(Exercise details): Exact transcription with no images: write out all of the entries below.

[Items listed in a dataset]

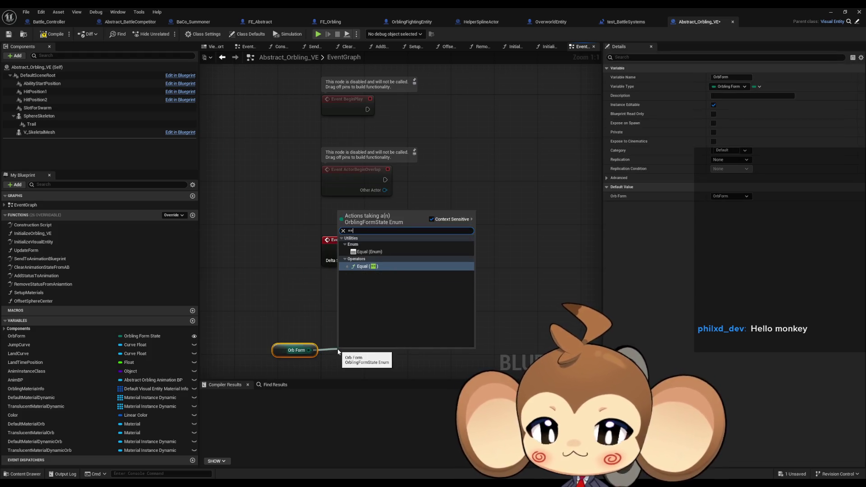
key("Return")
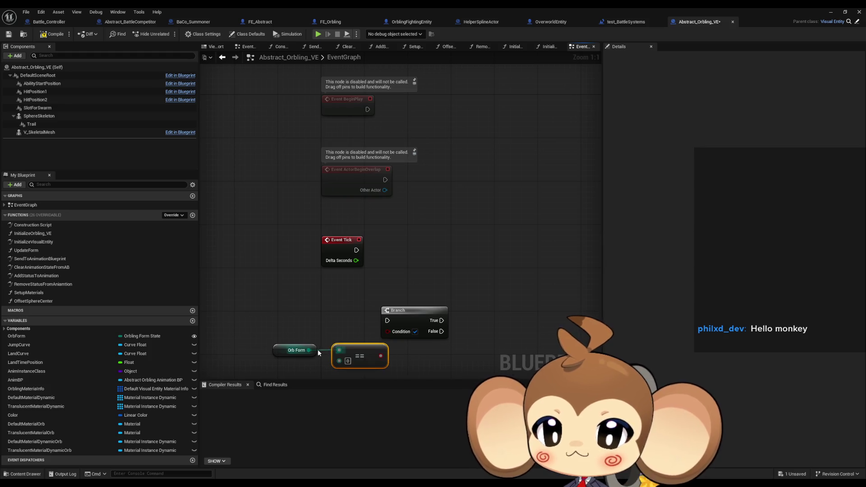
left_click_drag(310, 346, 333, 345)
type("==")
key("Return")
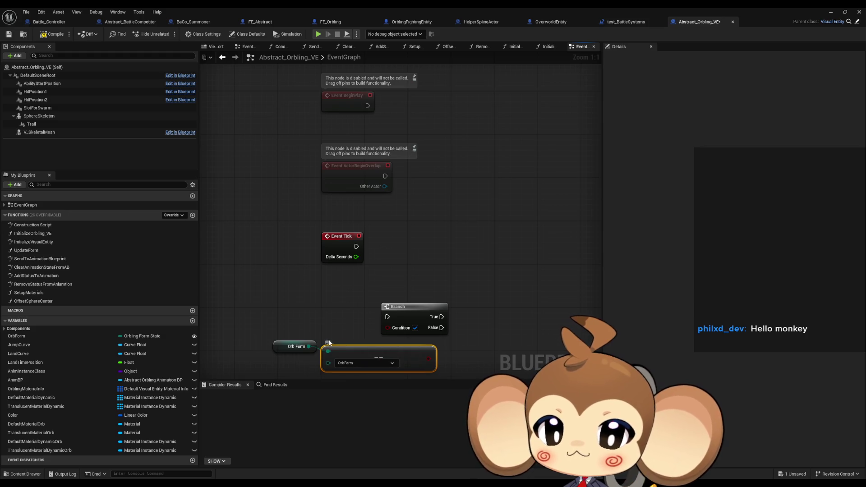
left_click_drag(445, 336, 280, 361)
mouse_move(406, 342)
left_mouse_down()
mouse_move(309, 331)
mouse_move(349, 342)
mouse_move(388, 328)
left_mouse_up()
left_click_drag(287, 339, 335, 337)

(Exercise answer):
key("Return")
left_click_drag(310, 346, 333, 345)
type("==")
key("Return")
left_click_drag(445, 336, 280, 361)
mouse_move(406, 342)
left_mouse_down()
mouse_move(309, 331)
mouse_move(349, 342)
mouse_move(388, 328)
left_mouse_up()
left_click_drag(287, 339, 335, 337)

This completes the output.